Thursday, September 22, 2011

1 Day to Go – Friday is Speech Day

By Sherwin Pomerantz

Tomorrow, Friday, September 23rd, Palestinian Authority Chairman Abbas will speak to the UN General Assembly and lay out his position vis-à-vis UN recognition of statehood for the Palestinian Arab population of Judea and Samaria (and maybe even Gaza). Even now it is not clear what position he will take as he and his associates are clearly under a great deal of pressure to climb down from the high perch they have selected for themselves without losing face, a most important consideration in this part of the world and particularly in Muslim society.

Yesterday, the disappointment on the faces of the Palestinian delegation to the UN during President Obama’s speech was visible to all. Chairman Abbas sat there with his hands clasped to his earphones while next to him sat one of his associates shaking his head in disbelief. And why? Obama made it perfectly clear that while the US remains in favor of two states for two people in this part of the world that the path to achieving that is by negotiation between the two parties and not by UN resolutions.

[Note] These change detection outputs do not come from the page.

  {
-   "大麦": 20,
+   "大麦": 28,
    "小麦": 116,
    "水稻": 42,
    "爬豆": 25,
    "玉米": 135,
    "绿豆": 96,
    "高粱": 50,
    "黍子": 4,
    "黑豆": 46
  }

But he reiterated the basic principles that he laid out in his speech in May and which, independent of whether this is what Israel feel is in its best long term interests or not, they are indeed the parameters that have been discussed now for some years.

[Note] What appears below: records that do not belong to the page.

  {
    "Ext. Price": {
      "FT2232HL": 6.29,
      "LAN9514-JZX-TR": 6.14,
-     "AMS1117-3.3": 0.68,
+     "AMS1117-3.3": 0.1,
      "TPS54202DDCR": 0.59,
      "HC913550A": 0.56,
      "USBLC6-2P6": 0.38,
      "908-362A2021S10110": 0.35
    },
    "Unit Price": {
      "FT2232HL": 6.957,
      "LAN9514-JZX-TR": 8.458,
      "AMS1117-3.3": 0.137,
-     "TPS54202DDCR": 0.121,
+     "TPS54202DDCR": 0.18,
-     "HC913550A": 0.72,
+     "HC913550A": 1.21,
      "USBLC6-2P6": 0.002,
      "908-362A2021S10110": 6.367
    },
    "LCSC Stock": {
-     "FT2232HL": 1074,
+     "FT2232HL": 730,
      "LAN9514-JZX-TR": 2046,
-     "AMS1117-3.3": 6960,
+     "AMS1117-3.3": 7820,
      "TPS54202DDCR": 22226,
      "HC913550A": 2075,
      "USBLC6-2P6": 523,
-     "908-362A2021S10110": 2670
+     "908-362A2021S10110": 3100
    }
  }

Obama went further and, to our joy here, underscored the need for any solution to provide Israel the security we must have in order to go to the next step with the Palestinian Arab leadership. From our perspective here the speech was balanced, recognized Israel’s need under any peace agreement to ensure its long term viability, and threw the responsibility for hammering out a solution, if there can be one, to the parties involved.

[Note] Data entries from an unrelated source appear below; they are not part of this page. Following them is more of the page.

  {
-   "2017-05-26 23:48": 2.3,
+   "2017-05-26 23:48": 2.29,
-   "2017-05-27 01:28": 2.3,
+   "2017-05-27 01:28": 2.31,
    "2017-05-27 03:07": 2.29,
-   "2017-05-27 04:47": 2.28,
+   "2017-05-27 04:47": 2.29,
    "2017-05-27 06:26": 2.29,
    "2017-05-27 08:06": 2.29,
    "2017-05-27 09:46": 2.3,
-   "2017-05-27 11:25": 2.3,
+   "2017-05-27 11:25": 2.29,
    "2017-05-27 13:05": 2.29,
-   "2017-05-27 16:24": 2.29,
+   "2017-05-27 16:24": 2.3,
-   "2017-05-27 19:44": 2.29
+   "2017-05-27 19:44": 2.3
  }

Of course those on the left in Israel were very quick to condemn the speech as being too soft on Israel. This morning’s Ha’aretz newspaper was full of criticism of the President for bowing to both Israeli pressure and election year political considerations in the US. Some excerpts:

Akiva Eldar penned a piece called “Introducing President Barack Netanyahu” and said that the President’s speech will not advance the peace process one iota. He went on to predict that Obama’s passivity could lead to civil unrest against both Israel and “its American patron” as well as lead to a loss of a Palestinian partner to the two state solution.

Yossi Sarid said that the speech was not good or bad it was simply “another empty speech. Above all, it was a sad, depressing occasion” He went on to say that Obama is not Obama, but simply the man who used to be Obama. He then castigated the President for not showing leadership and standing up for the Palestinian statehood attempt.

Other commentary from the left made additional statements regarding how Obama dropped the ball on this. On the other hand, those of us who have been arguing for months that moving this initiative forward in the UN is a bad move were pleased both by the speech and the efforts that the US is making to ensure that there is no majority for the initiative in the Security Council.

But the pressure must be kept up as the battle is not yet over. The fact, for example, that Rabbi Avi Weiss of Riverdale, NY, who attempted to mount a demonstration yesterday in front of the UN but could only muster 35 people in a city where 1.97 million Jews live speaks to the apathy of the American Jewish Community on the issue. Rabbi Weiss is due much gratitude from all of us for “doing something” and, of course, because he was blocking traffic on First Avenue he got arrested as well. Hopefully he has posted bond and is now out of jail. As for the local community, they should be ashamed of themselves.

Tomorrow, after Chairman Abbas speaks Prime Minister Netanyahu will take the rostrum. Hopefully he will speak the truth similar to what I outlined in my blog a few days ago and point out to those in the chamber that the opportunity to sit and negotiate with Israel has been open to the Palestinian Arab leadership for over a year and it is they who refused to come to the table. While our government is not totally blameless either given some of the characters in our leadership, the unwillingness of the Palestinian Arab leadership to come to the table during the 10 month suspension of building in the settlements was a strategic error and one that defied all logic.

One of the founding fathers of the US and its first president, George Washington is reputed to have said: “The marvel of history is the patience with which men and women submit to the burdens unnecessarily laid upon them by their governments.” His observation has been proven correct over the last 250 year, both for good and for bad. But what both sides to this conflict need now are leaders who can extract themselves from the binding aspect of history and chart a new and dynamic course. Hopefully they are up to the task but tomorrow will tell.